### [Task requirements]
Produce a copy of every line in the records that holds the string "person".

Saved data entries

========================

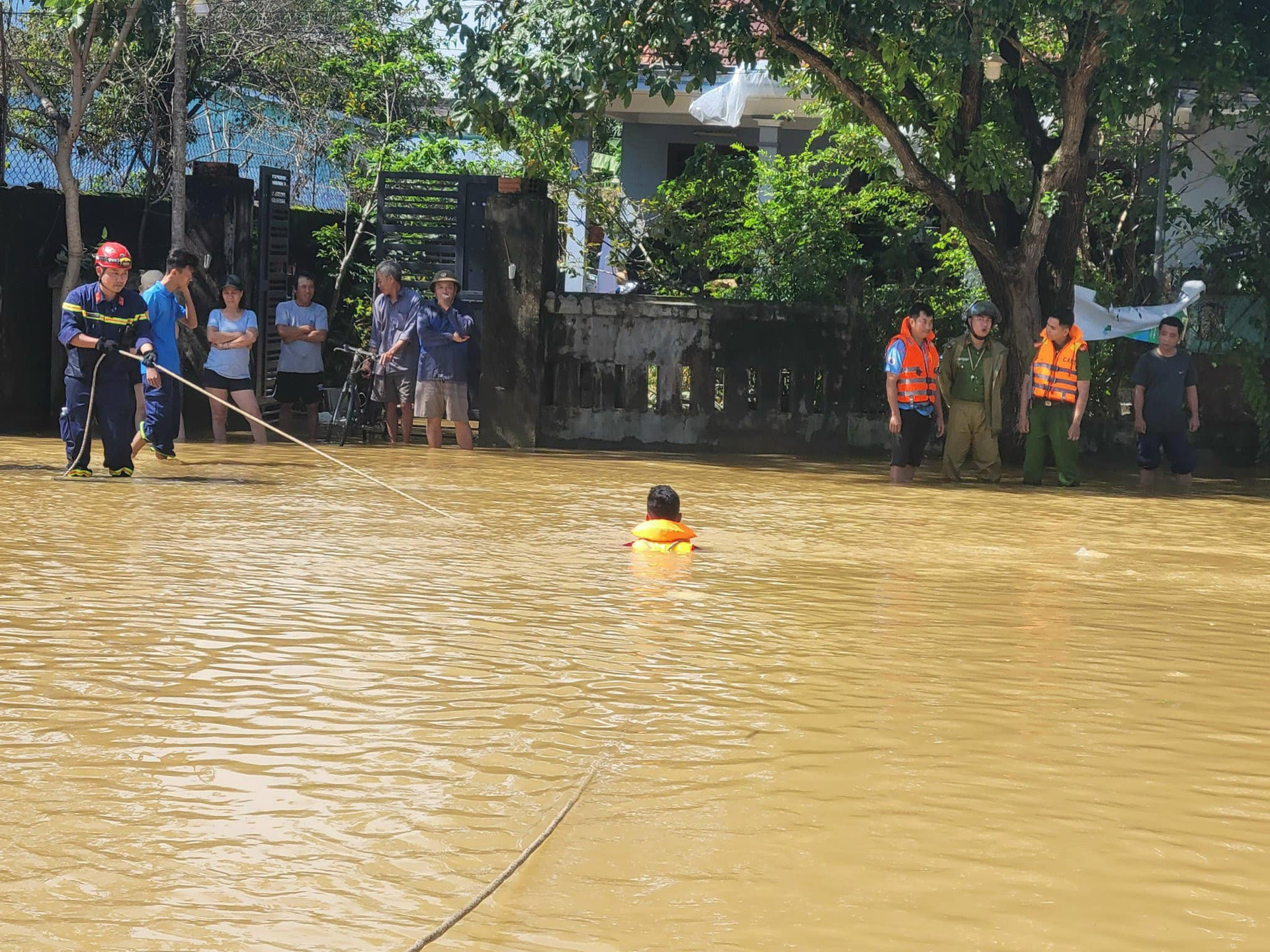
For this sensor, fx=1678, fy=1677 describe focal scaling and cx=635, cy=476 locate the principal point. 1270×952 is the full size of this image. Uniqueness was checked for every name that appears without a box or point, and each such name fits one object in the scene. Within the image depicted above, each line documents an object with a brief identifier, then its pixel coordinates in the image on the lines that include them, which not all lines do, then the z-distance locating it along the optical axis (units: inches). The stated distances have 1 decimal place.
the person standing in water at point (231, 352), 643.5
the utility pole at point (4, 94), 705.0
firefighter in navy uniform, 493.4
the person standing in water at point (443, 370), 660.1
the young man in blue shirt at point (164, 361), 533.0
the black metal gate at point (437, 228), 716.7
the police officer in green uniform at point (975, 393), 590.9
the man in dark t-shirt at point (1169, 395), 609.3
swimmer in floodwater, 371.2
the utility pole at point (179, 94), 657.6
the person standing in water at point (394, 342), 671.8
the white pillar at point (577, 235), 805.9
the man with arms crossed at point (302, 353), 692.7
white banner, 657.6
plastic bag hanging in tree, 791.7
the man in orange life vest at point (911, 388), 578.9
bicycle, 671.1
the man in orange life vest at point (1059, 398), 588.4
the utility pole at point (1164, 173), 633.0
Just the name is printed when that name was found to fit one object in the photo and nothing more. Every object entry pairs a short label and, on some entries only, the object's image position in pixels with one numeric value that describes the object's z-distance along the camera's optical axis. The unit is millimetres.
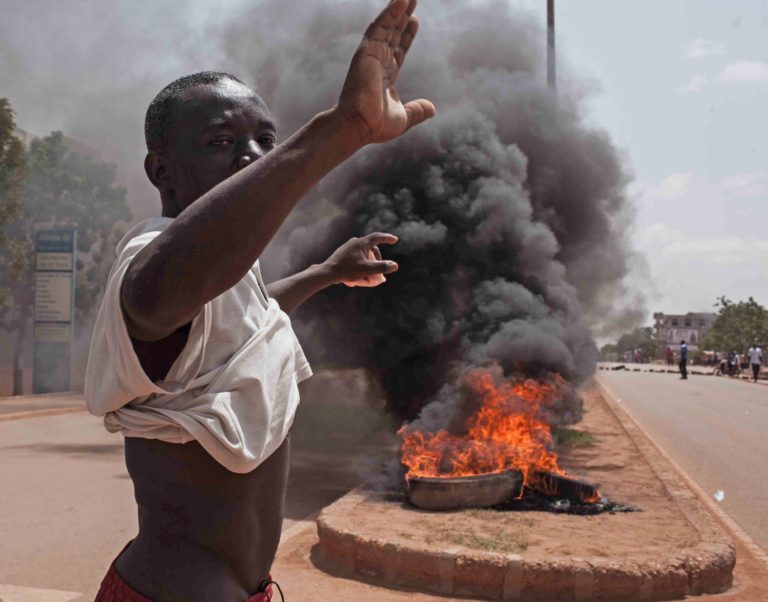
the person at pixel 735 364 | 32594
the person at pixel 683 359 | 28828
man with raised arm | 1031
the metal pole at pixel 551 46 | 13523
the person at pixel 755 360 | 27375
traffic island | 4203
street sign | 17391
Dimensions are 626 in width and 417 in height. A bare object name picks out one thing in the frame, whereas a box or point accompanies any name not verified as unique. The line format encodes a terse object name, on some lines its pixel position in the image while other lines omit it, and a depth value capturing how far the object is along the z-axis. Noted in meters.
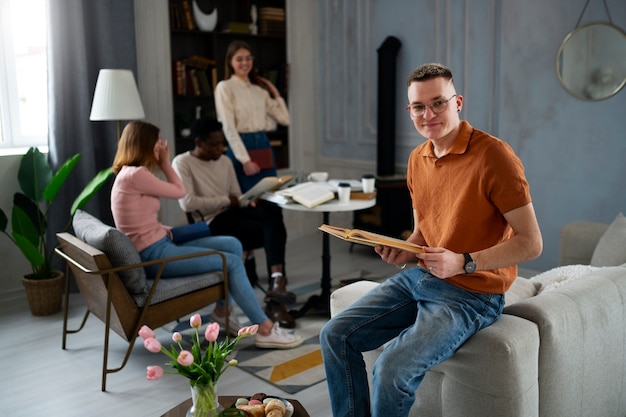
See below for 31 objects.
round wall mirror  4.03
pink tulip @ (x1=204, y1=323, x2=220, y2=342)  1.71
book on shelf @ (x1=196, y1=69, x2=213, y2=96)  5.07
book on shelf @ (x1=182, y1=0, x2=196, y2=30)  4.93
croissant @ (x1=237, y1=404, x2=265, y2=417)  1.72
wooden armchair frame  2.81
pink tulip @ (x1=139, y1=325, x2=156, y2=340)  1.66
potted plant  3.85
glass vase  1.66
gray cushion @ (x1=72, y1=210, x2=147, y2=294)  2.83
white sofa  1.83
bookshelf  4.98
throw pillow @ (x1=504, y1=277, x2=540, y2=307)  2.39
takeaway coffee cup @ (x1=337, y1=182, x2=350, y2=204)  3.64
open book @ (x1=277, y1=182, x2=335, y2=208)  3.54
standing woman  4.37
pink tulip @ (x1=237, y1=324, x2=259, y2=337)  1.77
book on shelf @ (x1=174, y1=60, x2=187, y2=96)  4.94
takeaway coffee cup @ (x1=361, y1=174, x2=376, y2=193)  3.76
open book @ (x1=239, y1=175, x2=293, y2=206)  3.83
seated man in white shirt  3.93
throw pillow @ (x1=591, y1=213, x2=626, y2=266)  2.78
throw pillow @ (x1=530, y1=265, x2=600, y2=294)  2.50
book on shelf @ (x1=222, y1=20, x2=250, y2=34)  5.16
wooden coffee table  1.80
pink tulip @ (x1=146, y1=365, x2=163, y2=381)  1.63
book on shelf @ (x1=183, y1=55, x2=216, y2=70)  5.02
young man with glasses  1.86
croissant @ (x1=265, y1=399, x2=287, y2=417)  1.70
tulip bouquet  1.62
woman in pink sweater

========================

### [Task result]
the person standing in water at point (231, 352), 643.5
the person standing in water at point (443, 370), 660.1
the person standing in water at point (394, 342), 671.8
the person at pixel 735 364 | 32594
the person at pixel 683 359 | 28828
the person at pixel 755 360 | 27375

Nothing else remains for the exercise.